Pilot honored for giving up his life for villagers

By Jessie Tao (chinadaily.com.cn)
Updated: 2007-01-05 15:53

On December 21, 2006, Li, a pilot with the Lanzhou Air Force Area in northwest China's Gansu Province, was posthumously awarded a first-class merit and a gold medal for pilots, the highest honor a for a pilot, reported Zhengzhou Evening News Friday.

li jianying
Pictured in this undated photo is Li Jianying sitting in a fighter jet. [Zhengzhou Evening News/file]
For Li Jianying (Code-name 639), November 14, 2006, which dawned clear, sunny and windless, was a good day for a flight.

In the morning, he got in his fighter plane, and carried out a midair cruise mission together with one of his comrades in another jet of the same model. As he was descending in his jet, a flock of pigeons ran into the jet, disrupting the engine.

He immediately radioed is commander a series of three messages starting at 12:04, first that "Birds ran into my jet," then "I may be able to do a forced landing. I'll take back the undercarriage," followed by his last message of "I've taken back the undercarriage. Forced landing."

The plane exploded seven minutes later.

Generally in such cases a pilot would choose to bail out of the plane. Li showed no signs of panic in his communication with the command center. Then why did Li, who had 22 years of experience in flying fighter jets, decide not to bail out and instead attempt a more dangerous forced landing?

According to investigators, there were 814 households in 7 rural villages, an expressway toll station, and a tile workshop within the area between the point where the pigeons ran into the jet and the crash site. Therefore, if Li jumped directly without adjusting the parachute, the fighter jet might have crashed into the villages, posing a threat to the villagers' lives and public properties.

"There were over 800 liters of aviation oil, more than 120 airborne shells, a rocket, and inflammable oxygen cylinders. If the jet went out of control after the pilot bailed, it would have been like a bomb going off, causing unimaginable loss," said Li Shaohua, a department head of the Lanzhou Air Force Area.

Zhao Linsheng, a local villager, was working in the field when the plane crashed.

"I heard the noise from above in the sky, and saw a plane flying slowly at a low altitude. I thought something must have gone wrong with it. Shortly after, it landed and slid a long way forward before hitting the river bank," he said, "Black smoke billowed, and then there was a blast."

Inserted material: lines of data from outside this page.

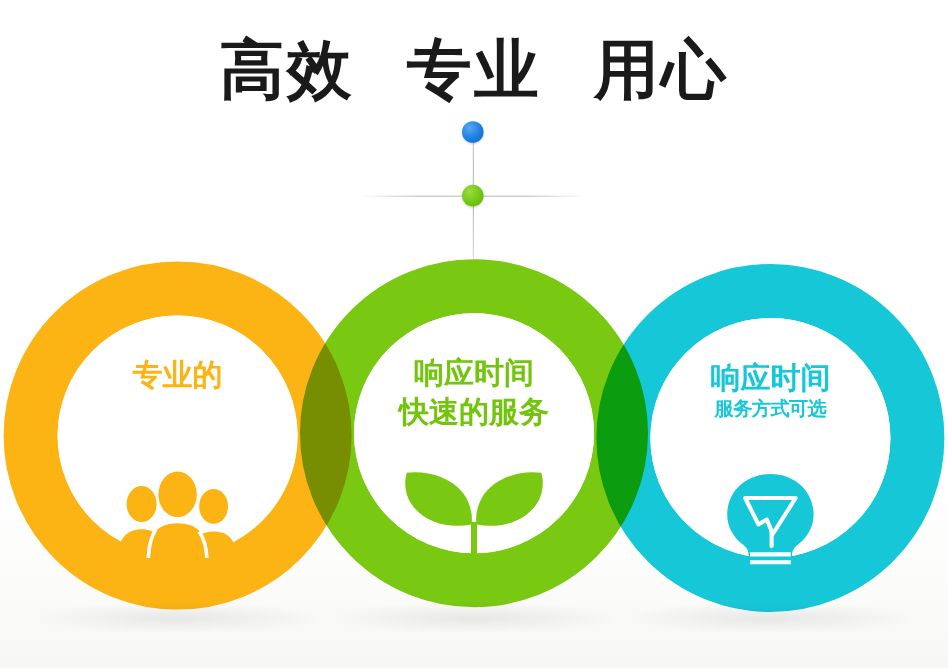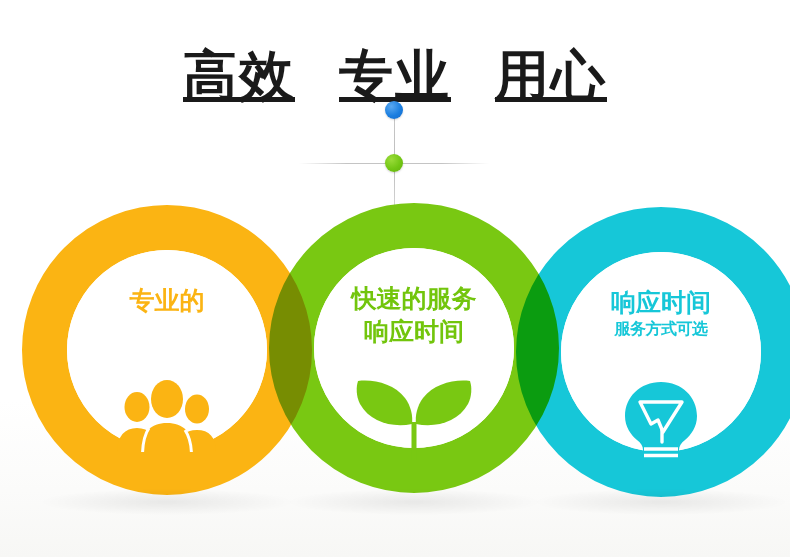--- a/index.html
+++ b/index.html
@@ -22,21 +22,21 @@
     position:absolute;
     top:28px;left:0;width:790px;
     text-align:center;
     font-size:54px;
     font-weight:bold;
     letter-spacing:2px;
     color:#1a1a1a;
     line-height:62px;
     white-space:nowrap;
   }
-  #headline .hl-word{display:inline-block;margin:16px 22px;text-decoration:underline;}
+  #headline .hl-word{display:inline-block;margin:0 22px;}
 
   
   #connector{
     position:absolute;
     left:0;top:95px;width:790px;height:120px;
     pointer-events:none;
   }
   .conn-vline{
     position:absolute;
     left:394px;top:12px;
@@ -60,24 +60,23 @@
   }
   .conn-dot-green{
     left:385px;top:59px;width:18px;height:18px;
     background:radial-gradient(circle at 35% 30%,#9bdc3a 0%,#72c614 55%,#62b00c 100%);
     box-shadow:0 1px 2px rgba(0,0,0,.18);
   }
 
   
   #rings{
     position:absolute;
-    left:0;top:203px;
+    left:0;top:216px;
     width:728px;height:300px;
     isolation:isolate;
-    margin-left:19px;
   }
   .ring{
     position:absolute;
     width:290px;height:290px;
     border-radius:50%;
     top:2px;
     mix-blend-mode:multiply;
     box-sizing:border-box;
   }
   .ring-orange{left:3px; border:45px solid #fbb413;}
@@ -185,22 +184,22 @@
           <g fill="none" stroke="#ffffff" stroke-width="3">
             <path d="M34 46 C30 52 28 60 27.6 70"></path>
             <path d="M70 48 C74 54 76 61 76.4 70"></path>
           </g>
         </svg>
       </div>
     </div>
 
     <div class="hub hub-green">
       <div class="hub-text t-green">
+        <span class="tl">响应时间</span>
         <span class="tl">快速的服务</span>
-        <span class="tl">响应时间</span>
       </div>
       <div class="hub-icon sprout-wrap">
         <svg width="124" height="90" viewBox="0 0 124 90" aria-hidden="true">
           <g fill="#79c812">
 
             <path d="M60 50 C40 54 18 48 8 30 C4 22 4 13 6 7 C22 5 42 10 53 24 C59 32 61 42 60 50 Z"></path>
 
             <path d="M64 50 C84 54 106 48 116 30 C120 22 120 13 118 7 C102 5 82 10 71 24 C65 32 63 42 64 50 Z"></path>
 
             <rect x="59.5" y="48" width="5" height="38"></rect>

"There were two adjacent villages right below the plane, and many villagers were working in the fields. If Li hadn't made the forced landing, many of them would have died or been injured," Zhao added.

Li Jianying
Investigators and local villagers at the crash site. [Zhengzhou Evening News]

Continuous explosions lasted more than two hours, and some witnesses were only 20 meters away from the explosion. Fortunately, no one was injured.

Zhao told the paper many villagers have since come to mourn Li at the crash site.

"Villagers here really appreciate what Li did to save them from disaster, and they are circulating the story among themselves. Now, the whole neighborhood knows of Li's heroic act, " Kang Fahui, a deputy party secretary of a local town, was quoted as saying.

Scattered blood stains and feathers were later found on the bullet-proof glass of the cabinet, and the bodies of the pigeons were found along the way.

"Had he chosen to bail out, Li could have saved his own life. But for the sake of other people's life and property, he chose to die a martyr," Hu Xiaodong, who witnessed the whole process as the commander and team head, told the paper.

Li was born to a farmer's family in Zhengzhou, Central China's Henan Province in May 1964. Li was known for his toughness and work ethic. He joined the army in 1982, and served as air force caption and first-class pilot before his death. During his 22-year flying career, Li flew 5,003 times registering 2,389 hours of safe flights, and was awarded third-class and second-class honors.